This article describes the usage of the Eclipse Memory Analyzer (MAT) to identify memory leaks.
This article is based on Eclipse 4.5.
Java handles its memory in two areas. The heap and the stack. We will start with a short overview of memory in general on a computer. Then the Java heap and stack is explained.
Native memory is the memory which is available to a process, e.g. the Java process. Native memory is controlled by the operating system (OS) and based on physical memory and other physical devices, e.g. disks, flash memory, etc.
The processor (CPU) of the computer computes the instructions to execute and stores its computation results into registers. These registers are fast memory elements which stores the result of the CPU. The processor can access the normal memory over the memory bus. A amount of memory a CPU can access is based on the size of the physical address which the CPU uses to identify physical memory. A 16-bit address can access 2^16 (=65.536) memory locations. A 32-bit address can access 2^32 (=4.294.967.296) memory locations. If each memory area consists of 8 bytes then a 16-bit system can access 64KB of memory and the 32-bit system can access 4GB of memory.
An operating system (OS) normally uses virtual memory to map the physical memory to memory which each process can see. The OS assigns then memory to each process in a virtual memory space for this process and maps access to this virtual memory to the real physical memory.
Current 32-bit systems uses an extension (Physical Address Extension (PAE)) which extends the physical space to 36-bits of the operation system. This allows the OS to access 64GB. The OS uses then virtual memory to allow the individual process 4 GB of memory. Even with PAE enabled a process can not access more than 4 GB of memory.
Of course with a 64-bit OS this 4GB limitation does not exist anymore.
As stated earlier Java objects are created and stored in the heap. The programming language does not offer the possibility to let the programmer decide if an object should be generated in the stack. But in certain cases it would be desirable to allocate an object on the stack, as the memory allocation on the stack is cheaper than the memory allocation in the heap, deallocation on the stack is free and the stack is efficiently managed by the runtime.

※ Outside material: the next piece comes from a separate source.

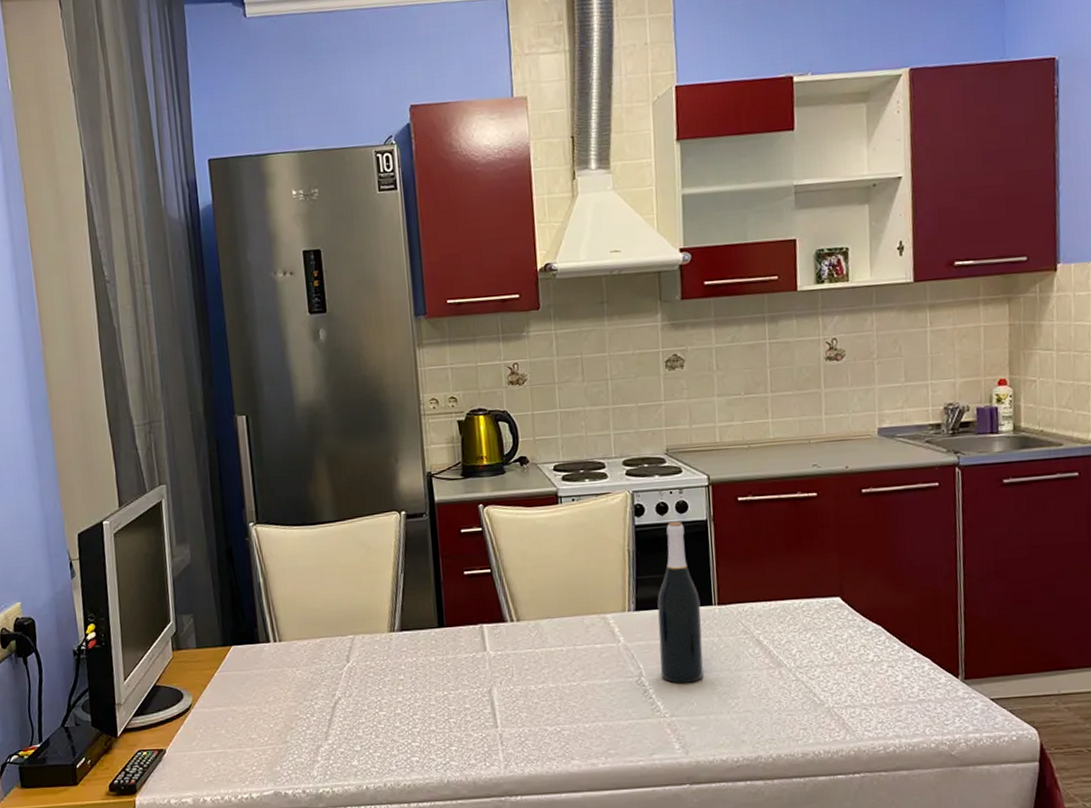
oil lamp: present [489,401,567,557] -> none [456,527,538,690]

The JVM uses therefore internally escape analysis to check if an object is used only with a thread or method. If the JVM identify this it may decide to create the object on the stack, increasing performance of the Java program.
The garbage collector of the JVM releases Java objects from memory as long as no other object refers to this object. If other objects still hold references to these objects, then the garbage collector of the JVM cannot release them.
A heap dump is a snapshot of the complete Java object graph on a Java application at a certain point in time. It is stored in a binary format called HPROF.
It includes all objects, fields, primitive types and object references.
The Eclipse Memory Analyser Tooling (MAT) is a set of plug-ins for the Eclipse IDE which provides tools to analyze heap dumps from Java application and to identify memory problems in the application. This helps the developer to find memory leaks and high memory consumption issues.
It visualizes the references to objects based on Java heap dumps and provides tools to identify potential memory leaks.
Android allows to create heap dumps of an application's heap. This heap dump is stored in a binary format called HPROF. To create a heap dump use the Dump HPROF file button in the DDMS Perspective.
The Android heap dump format is similar to the Java heap dump format but not exactly the same. Eclipse MAT can work directly with the Android heap dump format.